Can we “nudge” our cities into becoming smart?

fdghdf
Photo: pixabay.com

India has set high ambitions for the development of its cities through the Government’s “Smart Cities Mission”. The Norwegian Ambassador recently shared experiences from Norway with Indian city commissioners. A key takeaway from an evening of energetic discussions was that a “gentle nudge” may be more effective than a “big push”.

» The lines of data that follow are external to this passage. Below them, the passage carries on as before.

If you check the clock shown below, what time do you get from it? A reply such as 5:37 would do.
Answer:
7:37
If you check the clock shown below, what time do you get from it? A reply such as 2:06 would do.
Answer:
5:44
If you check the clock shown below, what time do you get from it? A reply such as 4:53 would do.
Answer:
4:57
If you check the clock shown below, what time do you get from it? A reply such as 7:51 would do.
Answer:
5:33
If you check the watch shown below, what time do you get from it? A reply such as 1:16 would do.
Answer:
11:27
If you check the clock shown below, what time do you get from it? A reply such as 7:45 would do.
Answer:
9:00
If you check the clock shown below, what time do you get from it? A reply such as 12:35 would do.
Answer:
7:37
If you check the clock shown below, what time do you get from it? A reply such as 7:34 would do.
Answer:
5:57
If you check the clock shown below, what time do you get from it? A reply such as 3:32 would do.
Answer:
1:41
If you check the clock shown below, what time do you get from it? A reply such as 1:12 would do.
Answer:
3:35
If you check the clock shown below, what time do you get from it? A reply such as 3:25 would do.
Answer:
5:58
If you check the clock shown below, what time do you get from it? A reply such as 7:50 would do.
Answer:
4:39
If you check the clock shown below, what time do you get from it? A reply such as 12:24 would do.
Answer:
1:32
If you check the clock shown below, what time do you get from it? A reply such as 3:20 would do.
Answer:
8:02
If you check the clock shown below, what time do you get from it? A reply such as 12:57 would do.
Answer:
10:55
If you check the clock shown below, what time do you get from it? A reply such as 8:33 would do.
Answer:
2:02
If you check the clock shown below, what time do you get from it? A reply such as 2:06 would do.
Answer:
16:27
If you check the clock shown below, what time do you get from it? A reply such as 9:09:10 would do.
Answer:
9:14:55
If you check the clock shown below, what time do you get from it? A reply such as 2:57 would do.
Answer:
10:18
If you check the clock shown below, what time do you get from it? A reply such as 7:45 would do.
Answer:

More than half of the global population lives in cities, and the number is rising. Cities face a number of challenges in light of this population growth e.g. pollution and infrastructure under pressure.
 
India has set ambitious targets for its urban development through its “Smart Cities Mission”. The Norwegian Ambassador was recently asked to share Norway’s experience and technology with a number of Indian city commissioners during the Third Smart Republic Conference organised by the World Bank in collaboration with Mobilepedia in New Delhi. The Embassy and Innovation Norway were strategic partners to the event.
 
Ambassador Kamsvåg presented experiences and technology from Norway in all key areas of smart city-development. This included topics relating to smart energy (e.g. smart grid), smart resources (e.g. waste management) and smart transportation (e.g. smart e-vehicle charging).
 
There was particular interest in Norway’s shift towards electric vehicles. In spite of Norway’s population size of 5.2 million, it has one of world’s largest markets for electric vehicles in absolute terms. This is in part due to a “gentle nudge” from Norwegian authorities – creating the right financial incentives whilst investing heavily in charging infrastructure.
 
It was emphasised that the Norwegian public sector has not defined the technology itself. Instead, the private sector has been left to innovate and create efficient solutions within the political and regulatory space that has been created.
 
Ambassador Kamsvåg was pleased to discuss these issues with relevant Indian stakeholders, particularly in light of our common sustainable development goal of making cities “inclusive, safe, resilient and sustainable”. The conference brought together numerous stakeholders and decision-makers from Indian smart cities and the Government of India in order to further the Smart Cities Mission. The lively discussion after ambassador Kamsvåg’s presentation showed that the participants found much of interest in the Norwegian experience.  Norway looks forward to making a contribution in this key Indian initiative.